Data provided section start

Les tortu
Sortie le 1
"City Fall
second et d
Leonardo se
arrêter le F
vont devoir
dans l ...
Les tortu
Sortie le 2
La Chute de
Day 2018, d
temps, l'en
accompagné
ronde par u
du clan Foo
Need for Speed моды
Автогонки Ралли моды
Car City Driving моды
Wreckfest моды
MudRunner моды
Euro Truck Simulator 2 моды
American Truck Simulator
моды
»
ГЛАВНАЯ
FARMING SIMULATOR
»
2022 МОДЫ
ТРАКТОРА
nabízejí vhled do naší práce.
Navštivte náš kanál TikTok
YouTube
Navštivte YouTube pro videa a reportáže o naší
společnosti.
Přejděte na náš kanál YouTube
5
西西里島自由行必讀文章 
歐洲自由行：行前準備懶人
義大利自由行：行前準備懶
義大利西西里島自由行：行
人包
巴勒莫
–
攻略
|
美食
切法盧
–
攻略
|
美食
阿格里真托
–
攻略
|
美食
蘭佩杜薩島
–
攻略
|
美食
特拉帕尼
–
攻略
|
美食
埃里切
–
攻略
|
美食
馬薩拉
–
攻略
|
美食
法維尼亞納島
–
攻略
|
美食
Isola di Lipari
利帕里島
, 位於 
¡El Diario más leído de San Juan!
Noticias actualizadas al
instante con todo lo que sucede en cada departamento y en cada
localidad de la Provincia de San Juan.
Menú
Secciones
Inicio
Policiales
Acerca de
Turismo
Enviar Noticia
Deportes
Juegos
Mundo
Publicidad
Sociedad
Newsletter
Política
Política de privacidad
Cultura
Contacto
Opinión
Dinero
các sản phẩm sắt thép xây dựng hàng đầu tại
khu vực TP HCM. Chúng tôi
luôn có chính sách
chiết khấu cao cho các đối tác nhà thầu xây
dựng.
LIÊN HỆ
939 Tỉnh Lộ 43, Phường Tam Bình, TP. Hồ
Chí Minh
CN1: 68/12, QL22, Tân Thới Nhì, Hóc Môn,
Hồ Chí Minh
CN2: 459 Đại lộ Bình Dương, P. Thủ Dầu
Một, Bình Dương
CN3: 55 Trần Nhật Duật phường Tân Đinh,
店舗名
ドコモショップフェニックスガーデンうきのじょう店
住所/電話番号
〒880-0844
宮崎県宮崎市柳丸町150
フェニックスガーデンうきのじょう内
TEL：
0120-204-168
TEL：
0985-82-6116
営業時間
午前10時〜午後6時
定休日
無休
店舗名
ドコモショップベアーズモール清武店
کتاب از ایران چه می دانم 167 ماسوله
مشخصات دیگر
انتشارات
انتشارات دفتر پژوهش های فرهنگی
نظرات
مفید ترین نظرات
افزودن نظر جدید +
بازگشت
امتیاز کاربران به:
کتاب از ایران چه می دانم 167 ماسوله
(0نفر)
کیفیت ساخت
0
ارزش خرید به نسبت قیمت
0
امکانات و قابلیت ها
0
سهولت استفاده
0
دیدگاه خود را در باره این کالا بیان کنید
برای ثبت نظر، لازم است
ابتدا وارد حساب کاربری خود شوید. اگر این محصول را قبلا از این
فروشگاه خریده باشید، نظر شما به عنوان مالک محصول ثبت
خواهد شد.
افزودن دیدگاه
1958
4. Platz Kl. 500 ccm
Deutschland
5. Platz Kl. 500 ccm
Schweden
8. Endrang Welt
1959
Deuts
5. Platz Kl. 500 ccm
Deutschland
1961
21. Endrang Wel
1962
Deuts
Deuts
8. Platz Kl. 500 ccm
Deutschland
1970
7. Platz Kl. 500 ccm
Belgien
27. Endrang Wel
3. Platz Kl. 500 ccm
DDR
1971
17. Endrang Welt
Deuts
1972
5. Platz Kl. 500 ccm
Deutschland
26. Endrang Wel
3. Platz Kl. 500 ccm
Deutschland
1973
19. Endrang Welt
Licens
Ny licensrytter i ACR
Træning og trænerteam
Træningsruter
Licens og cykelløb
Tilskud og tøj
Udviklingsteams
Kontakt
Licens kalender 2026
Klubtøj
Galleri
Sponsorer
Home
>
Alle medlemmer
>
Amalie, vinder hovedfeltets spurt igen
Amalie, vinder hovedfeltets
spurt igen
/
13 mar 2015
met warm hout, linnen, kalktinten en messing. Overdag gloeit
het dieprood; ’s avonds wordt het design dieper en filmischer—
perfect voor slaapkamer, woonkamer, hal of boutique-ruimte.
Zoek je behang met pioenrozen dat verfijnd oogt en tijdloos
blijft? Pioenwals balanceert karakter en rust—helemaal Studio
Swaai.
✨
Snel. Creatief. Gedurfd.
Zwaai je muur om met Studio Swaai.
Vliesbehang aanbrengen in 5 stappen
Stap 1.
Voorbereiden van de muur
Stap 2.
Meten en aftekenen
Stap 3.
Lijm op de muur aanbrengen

Data provided section end
Data provided section start

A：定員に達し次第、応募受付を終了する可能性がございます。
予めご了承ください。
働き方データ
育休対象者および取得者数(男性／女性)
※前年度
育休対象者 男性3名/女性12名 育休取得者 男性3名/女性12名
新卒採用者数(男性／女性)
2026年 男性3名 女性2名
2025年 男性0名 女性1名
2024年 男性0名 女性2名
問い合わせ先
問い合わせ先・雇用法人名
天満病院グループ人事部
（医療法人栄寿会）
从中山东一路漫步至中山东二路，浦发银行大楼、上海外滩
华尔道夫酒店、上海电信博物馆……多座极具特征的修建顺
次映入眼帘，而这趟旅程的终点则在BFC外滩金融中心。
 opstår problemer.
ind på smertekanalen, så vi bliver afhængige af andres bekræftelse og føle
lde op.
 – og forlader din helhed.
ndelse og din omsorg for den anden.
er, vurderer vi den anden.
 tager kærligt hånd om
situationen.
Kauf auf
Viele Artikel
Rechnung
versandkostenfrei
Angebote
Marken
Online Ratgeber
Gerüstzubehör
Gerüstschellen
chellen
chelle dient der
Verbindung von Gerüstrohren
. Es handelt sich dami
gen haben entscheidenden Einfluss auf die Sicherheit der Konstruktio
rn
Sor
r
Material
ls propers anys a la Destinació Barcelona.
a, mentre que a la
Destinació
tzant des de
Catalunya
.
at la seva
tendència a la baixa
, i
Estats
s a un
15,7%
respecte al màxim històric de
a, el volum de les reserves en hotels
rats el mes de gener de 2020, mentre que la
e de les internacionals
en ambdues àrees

Data provided section end
Data provided section start

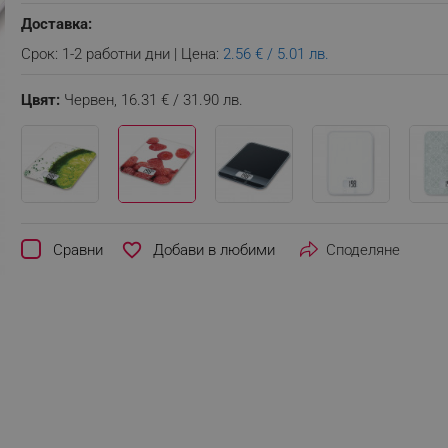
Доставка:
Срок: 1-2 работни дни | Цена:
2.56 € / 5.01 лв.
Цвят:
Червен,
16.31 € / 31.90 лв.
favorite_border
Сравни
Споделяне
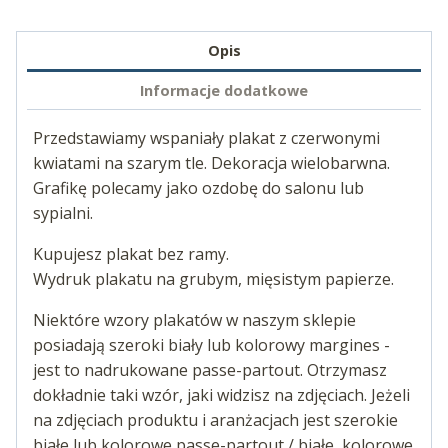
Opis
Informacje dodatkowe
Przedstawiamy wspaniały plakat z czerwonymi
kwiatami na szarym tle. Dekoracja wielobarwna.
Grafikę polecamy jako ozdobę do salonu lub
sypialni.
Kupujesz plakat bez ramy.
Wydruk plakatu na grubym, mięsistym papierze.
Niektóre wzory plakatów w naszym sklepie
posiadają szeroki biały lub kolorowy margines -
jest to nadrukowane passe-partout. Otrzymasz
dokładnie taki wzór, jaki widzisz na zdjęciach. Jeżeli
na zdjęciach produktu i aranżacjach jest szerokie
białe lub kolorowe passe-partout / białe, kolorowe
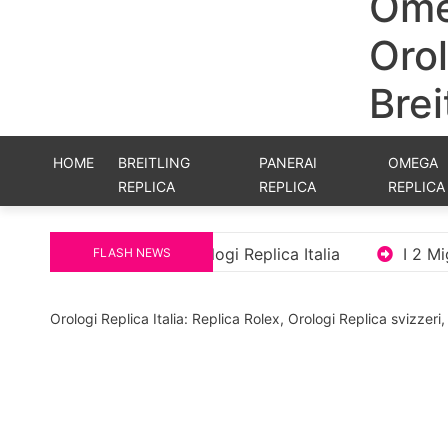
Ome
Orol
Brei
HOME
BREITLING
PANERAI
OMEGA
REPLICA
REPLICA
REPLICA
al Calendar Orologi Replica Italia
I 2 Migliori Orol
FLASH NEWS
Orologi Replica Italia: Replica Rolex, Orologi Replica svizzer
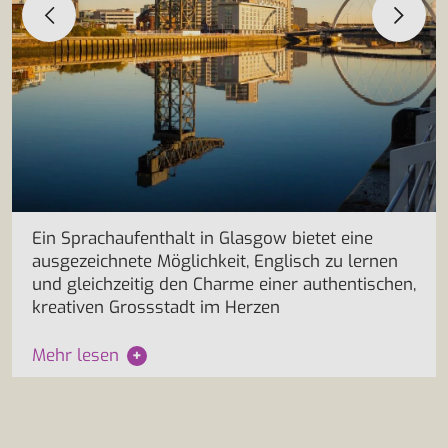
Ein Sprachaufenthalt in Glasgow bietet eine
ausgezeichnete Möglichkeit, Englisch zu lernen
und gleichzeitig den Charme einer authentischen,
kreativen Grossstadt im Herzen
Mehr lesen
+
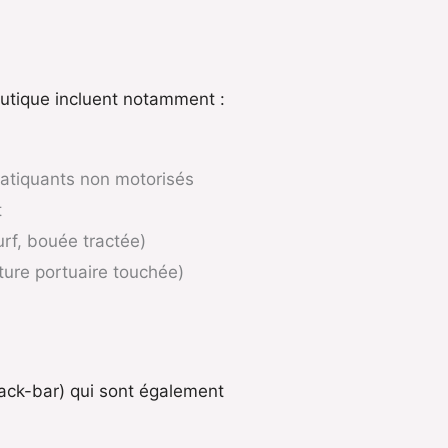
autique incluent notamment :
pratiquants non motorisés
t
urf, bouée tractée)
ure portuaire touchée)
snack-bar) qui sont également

Data provided section end

• What is being asked: Find the lines of the listing that contain the string "anden" and give how many there are, with no other words.

• Answer for this exercise: 2